▸ Request: Reproduce only what runs from the line containing "1.6 л Бензин" to the line containing "La Gracjosa" in the records below, inclusive. Keep it exact, and keep the pictures out.

──────── Available records ────────

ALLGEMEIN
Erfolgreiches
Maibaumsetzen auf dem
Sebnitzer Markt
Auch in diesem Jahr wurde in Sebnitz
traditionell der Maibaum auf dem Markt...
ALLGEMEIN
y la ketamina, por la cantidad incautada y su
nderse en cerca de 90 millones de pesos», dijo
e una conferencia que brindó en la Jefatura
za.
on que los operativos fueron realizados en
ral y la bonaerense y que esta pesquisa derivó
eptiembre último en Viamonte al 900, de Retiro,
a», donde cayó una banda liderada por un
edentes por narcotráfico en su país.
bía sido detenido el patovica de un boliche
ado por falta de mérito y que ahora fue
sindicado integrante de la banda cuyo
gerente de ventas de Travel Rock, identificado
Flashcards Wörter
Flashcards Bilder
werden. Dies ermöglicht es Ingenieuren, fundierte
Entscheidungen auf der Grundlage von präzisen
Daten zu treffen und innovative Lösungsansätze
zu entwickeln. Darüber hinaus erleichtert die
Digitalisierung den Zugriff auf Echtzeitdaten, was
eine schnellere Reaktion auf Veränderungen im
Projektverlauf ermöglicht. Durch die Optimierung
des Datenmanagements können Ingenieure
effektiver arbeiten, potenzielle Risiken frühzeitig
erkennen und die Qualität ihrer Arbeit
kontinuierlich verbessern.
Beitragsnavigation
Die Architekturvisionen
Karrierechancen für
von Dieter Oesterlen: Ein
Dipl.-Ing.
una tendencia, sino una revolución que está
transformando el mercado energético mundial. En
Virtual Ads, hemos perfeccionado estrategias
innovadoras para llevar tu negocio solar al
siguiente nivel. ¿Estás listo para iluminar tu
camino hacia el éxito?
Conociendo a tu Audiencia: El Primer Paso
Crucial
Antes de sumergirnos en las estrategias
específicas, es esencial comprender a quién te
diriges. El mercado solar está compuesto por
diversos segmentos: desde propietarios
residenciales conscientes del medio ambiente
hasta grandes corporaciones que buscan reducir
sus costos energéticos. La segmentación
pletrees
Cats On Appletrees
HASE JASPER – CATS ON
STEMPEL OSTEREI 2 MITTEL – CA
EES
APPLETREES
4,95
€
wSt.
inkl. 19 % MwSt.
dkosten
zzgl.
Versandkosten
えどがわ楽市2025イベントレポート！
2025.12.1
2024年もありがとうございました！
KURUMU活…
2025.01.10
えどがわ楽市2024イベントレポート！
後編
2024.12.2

────────
──────── Available records ────────

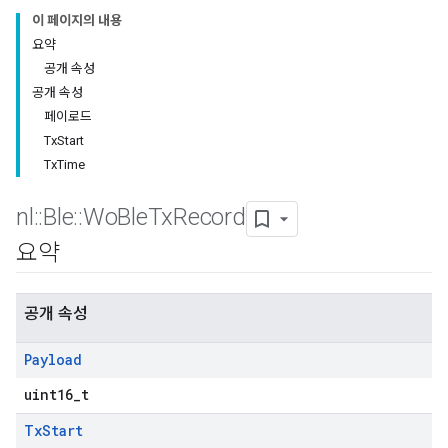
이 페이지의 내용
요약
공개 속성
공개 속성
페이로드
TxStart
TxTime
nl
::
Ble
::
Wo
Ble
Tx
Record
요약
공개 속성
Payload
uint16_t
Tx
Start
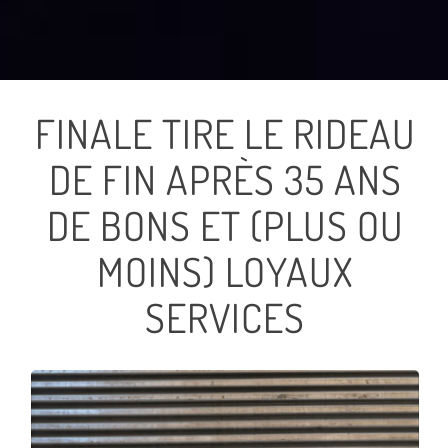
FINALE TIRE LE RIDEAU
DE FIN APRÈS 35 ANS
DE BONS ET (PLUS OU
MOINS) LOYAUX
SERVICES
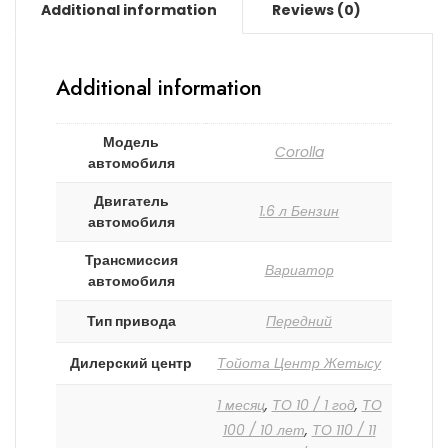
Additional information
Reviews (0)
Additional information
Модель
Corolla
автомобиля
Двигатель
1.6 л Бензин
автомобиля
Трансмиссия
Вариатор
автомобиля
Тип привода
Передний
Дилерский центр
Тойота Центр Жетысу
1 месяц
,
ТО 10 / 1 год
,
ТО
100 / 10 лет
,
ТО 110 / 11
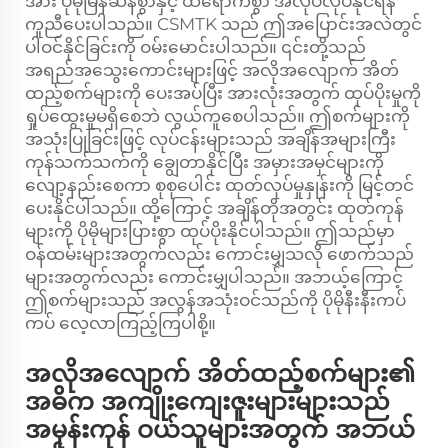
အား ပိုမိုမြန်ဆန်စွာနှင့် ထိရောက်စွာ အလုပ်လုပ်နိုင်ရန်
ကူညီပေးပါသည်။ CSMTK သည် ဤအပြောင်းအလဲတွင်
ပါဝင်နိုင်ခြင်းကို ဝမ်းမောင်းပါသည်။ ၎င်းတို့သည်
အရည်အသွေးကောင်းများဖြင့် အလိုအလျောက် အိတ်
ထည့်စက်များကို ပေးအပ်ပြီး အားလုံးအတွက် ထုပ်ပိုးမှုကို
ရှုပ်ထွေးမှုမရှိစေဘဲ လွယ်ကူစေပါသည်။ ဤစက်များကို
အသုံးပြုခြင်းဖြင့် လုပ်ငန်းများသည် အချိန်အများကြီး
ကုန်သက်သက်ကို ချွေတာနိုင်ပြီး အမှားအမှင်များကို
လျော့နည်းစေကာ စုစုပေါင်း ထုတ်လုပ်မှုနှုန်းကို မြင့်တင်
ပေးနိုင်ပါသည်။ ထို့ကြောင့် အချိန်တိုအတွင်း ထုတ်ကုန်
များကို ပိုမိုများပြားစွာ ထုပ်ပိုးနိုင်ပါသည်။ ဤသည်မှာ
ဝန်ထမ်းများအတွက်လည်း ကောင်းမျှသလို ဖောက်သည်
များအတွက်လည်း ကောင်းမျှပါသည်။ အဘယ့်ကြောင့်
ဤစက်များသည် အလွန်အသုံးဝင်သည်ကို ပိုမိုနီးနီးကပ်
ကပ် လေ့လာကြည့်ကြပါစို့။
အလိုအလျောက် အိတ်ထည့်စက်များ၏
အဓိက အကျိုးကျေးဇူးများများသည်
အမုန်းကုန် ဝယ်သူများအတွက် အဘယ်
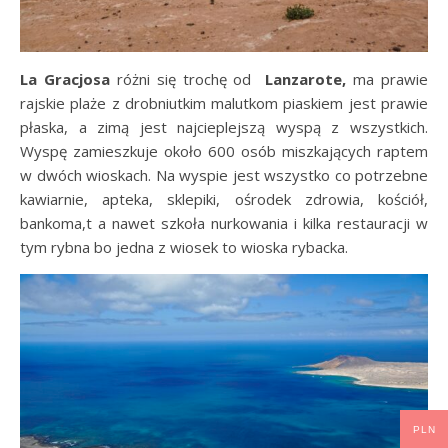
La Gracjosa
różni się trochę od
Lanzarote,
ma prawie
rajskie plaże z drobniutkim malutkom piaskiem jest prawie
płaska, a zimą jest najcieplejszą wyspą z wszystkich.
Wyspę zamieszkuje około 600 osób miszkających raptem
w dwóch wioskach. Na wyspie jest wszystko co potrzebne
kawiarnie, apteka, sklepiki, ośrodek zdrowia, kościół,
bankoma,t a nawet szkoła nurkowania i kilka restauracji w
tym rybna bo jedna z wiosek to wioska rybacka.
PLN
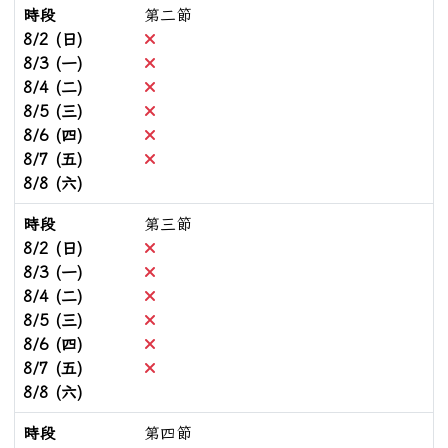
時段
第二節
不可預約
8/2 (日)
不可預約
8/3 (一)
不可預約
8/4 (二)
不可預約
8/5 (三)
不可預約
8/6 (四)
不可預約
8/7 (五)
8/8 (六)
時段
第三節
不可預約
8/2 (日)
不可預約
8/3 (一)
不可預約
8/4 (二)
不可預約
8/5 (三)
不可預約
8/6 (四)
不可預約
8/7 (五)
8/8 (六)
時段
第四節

────────
──────── Available records ────────

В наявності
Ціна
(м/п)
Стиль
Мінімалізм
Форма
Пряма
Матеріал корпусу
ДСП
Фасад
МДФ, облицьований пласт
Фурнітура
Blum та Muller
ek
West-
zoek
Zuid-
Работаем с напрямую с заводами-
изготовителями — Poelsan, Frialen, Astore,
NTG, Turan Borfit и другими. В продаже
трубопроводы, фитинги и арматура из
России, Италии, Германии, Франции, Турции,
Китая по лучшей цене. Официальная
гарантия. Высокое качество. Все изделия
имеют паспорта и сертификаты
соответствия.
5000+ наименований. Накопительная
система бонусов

────────

▸ Problem solution:
1.6 л Бензин
автомобиля
Трансмиссия
Вариатор
автомобиля
Тип привода
Передний
Дилерский центр
Тойота Центр Жетысу
1 месяц
,
ТО 10 / 1 год
,
ТО
100 / 10 лет
,
ТО 110 / 11
အား ပိုမိုမြန်ဆန်စွာနှင့် ထိရောက်စွာ အလုပ်လုပ်နိုင်ရန်
ကူညီပေးပါသည်။ CSMTK သည် ဤအပြောင်းအလဲတွင်
ပါဝင်နိုင်ခြင်းကို ဝမ်းမောင်းပါသည်။ ၎င်းတို့သည်
အရည်အသွေးကောင်းများဖြင့် အလိုအလျောက် အိတ်
ထည့်စက်များကို ပေးအပ်ပြီး အားလုံးအတွက် ထုပ်ပိုးမှုကို
ရှုပ်ထွေးမှုမရှိစေဘဲ လွယ်ကူစေပါသည်။ ဤစက်များကို
အသုံးပြုခြင်းဖြင့် လုပ်ငန်းများသည် အချိန်အများကြီး
ကုန်သက်သက်ကို ချွေတာနိုင်ပြီး အမှားအမှင်များကို
လျော့နည်းစေကာ စုစုပေါင်း ထုတ်လုပ်မှုနှုန်းကို မြင့်တင်
ပေးနိုင်ပါသည်။ ထို့ကြောင့် အချိန်တိုအတွင်း ထုတ်ကုန်
များကို ပိုမိုများပြားစွာ ထုပ်ပိုးနိုင်ပါသည်။ ဤသည်မှာ
ဝန်ထမ်းများအတွက်လည်း ကောင်းမျှသလို ဖောက်သည်
များအတွက်လည်း ကောင်းမျှပါသည်။ အဘယ့်ကြောင့်
ဤစက်များသည် အလွန်အသုံးဝင်သည်ကို ပိုမိုနီးနီးကပ်
ကပ် လေ့လာကြည့်ကြပါစို့။
အလိုအလျောက် အိတ်ထည့်စက်များ၏
အဓိက အကျိုးကျေးဇူးများများသည်
အမုန်းကုန် ဝယ်သူများအတွက် အဘယ်
La Gracjosa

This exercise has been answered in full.